May 2010 – June 2013
Laughing Moon’s Dore corset from pattern #100. Sewn as a single layer of coutil with internal bone casings. 11″ busk, size 00 eyelets, 1/4″ boning throughout: a combination of spiral steel, spring steel, and cable ties. Here’s an inside view.
This corset was finished in 2010 but never worn. It was intended as an upgrade to my Victorian undies, but just wasn’t an improvement over the first Dore (see Corset and Undies in the gallery). I rediscovered it three years later, stashed in the corset supplies box, and decided on a whim to see if it could be salvaged.

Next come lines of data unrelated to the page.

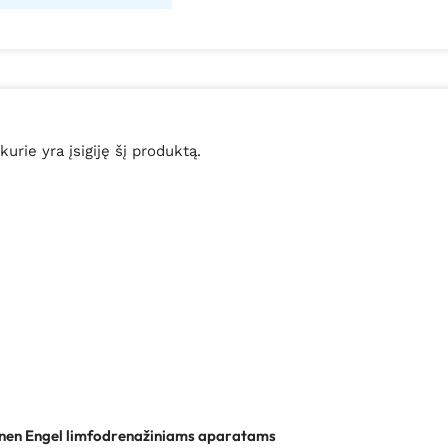
 kurie yra įsigiję šį produktą.
nen Engel limfodrenažiniams aparatams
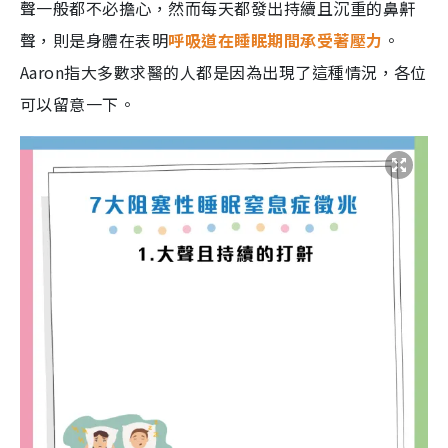
聲一般都不必擔心，然而每天都發出持續且沉重的鼻鼾
聲，則是身體在表明
呼吸道在睡眠期間承受著壓力
。
Aaron指大多數求醫的人都是因為出現了這種情況，各位
可以留意一下。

The corset had been boned like the first Dore – entirely in spring steel – which I removed from all channels except the two that surround the eyelets. Spiral boning was the replacement, and added every 2 – 3″ apart. The casings in-between the spirals were filled with cable ties to keep everything smooth. I left the channel next to the busk empty. The end result: a lighter, more flexible corset which is equally comfortable yet more curvy than Dore version #1. The only other modification was to the center front. It’s cut to mid-bust, which is 3/8″ lower than my original over-bust version.

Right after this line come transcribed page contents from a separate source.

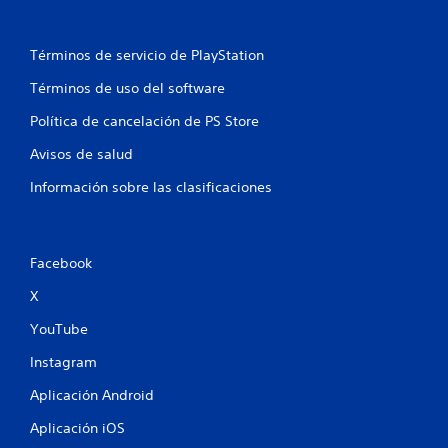
u
c
g
i
a
o
Términos de servicio de PlayStation
r
n
.
Términos de uso del software
e
s
Política de cancelación de PS Store
p
a
Avisos de salud
r
a
Información sobre las clasificaciones
i
n
v
e
Facebook
r
t
X
i
r
YouTube
l
o
Instagram
s
Aplicación Android
j
o
Aplicación iOS
y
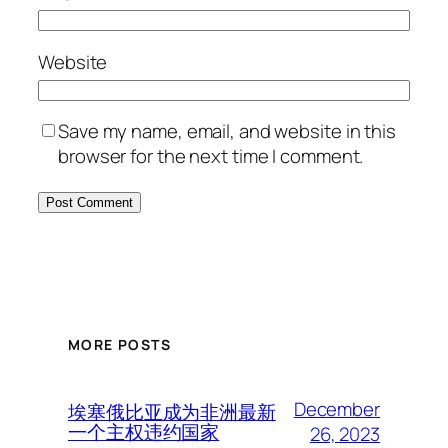
Website
Save my name, email, and website in this
browser for the next time I comment.
MORE POSTS
December
埃塞俄比亚成为非洲最新
一个主权违约国家
26, 2023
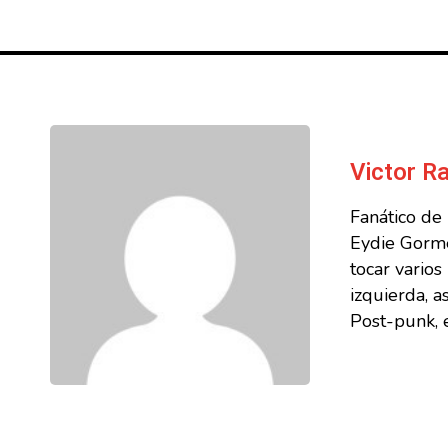
Victor 
Fanático de
Eydie Gorme
tocar vario
izquierda, a
Post-punk, e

Dore #1 was lined in cotton and is still going strong with no evidence of wear at the stress points. It’s only been worn a few times a year (and taken on and off for countless fittings). With the bone casings and coutil facings, I expect this new corset to hold up forever. These features do add more bulk along the edges, and the corset is bound in cotton lawn to that end. There is one good thing about an abandoned project: if you leave it long enough, you forget how much work went into it. Finishing it up feels like a walk in the park.